**WHAT TO WORK ON**
Rewrite the material with "Laptop" switched to "Notebook", leaving everything else unchanged.

**Saved entries**

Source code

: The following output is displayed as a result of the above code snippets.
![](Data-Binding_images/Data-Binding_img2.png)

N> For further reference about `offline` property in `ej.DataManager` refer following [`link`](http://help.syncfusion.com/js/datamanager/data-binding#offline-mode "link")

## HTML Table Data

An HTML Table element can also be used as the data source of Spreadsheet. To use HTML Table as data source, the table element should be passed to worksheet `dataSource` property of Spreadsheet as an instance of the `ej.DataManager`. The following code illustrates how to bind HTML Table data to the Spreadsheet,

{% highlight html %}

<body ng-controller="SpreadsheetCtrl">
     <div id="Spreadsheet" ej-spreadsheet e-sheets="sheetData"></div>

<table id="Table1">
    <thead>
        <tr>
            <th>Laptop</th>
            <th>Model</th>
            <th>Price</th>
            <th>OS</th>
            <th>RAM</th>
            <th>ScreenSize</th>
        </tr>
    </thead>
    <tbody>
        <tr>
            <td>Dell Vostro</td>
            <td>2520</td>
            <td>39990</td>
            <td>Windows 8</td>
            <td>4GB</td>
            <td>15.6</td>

**EXERCISE RESPONSE**
Source code

: The following output is displayed as a result of the above code snippets.
![](Data-Binding_images/Data-Binding_img2.png)

N> For further reference about `offline` property in `ej.DataManager` refer following [`link`](http://help.syncfusion.com/js/datamanager/data-binding#offline-mode "link")

## HTML Table Data

An HTML Table element can also be used as the data source of Spreadsheet. To use HTML Table as data source, the table element should be passed to worksheet `dataSource` property of Spreadsheet as an instance of the `ej.DataManager`. The following code illustrates how to bind HTML Table data to the Spreadsheet,

{% highlight html %}

<body ng-controller="SpreadsheetCtrl">
     <div id="Spreadsheet" ej-spreadsheet e-sheets="sheetData"></div>

<table id="Table1">
    <thead>
        <tr>
            <th>Notebook</th>
            <th>Model</th>
            <th>Price</th>
            <th>OS</th>
            <th>RAM</th>
            <th>ScreenSize</th>
        </tr>
    </thead>
    <tbody>
        <tr>
            <td>Dell Vostro</td>
            <td>2520</td>
            <td>39990</td>
            <td>Windows 8</td>
            <td>4GB</td>
            <td>15.6</td>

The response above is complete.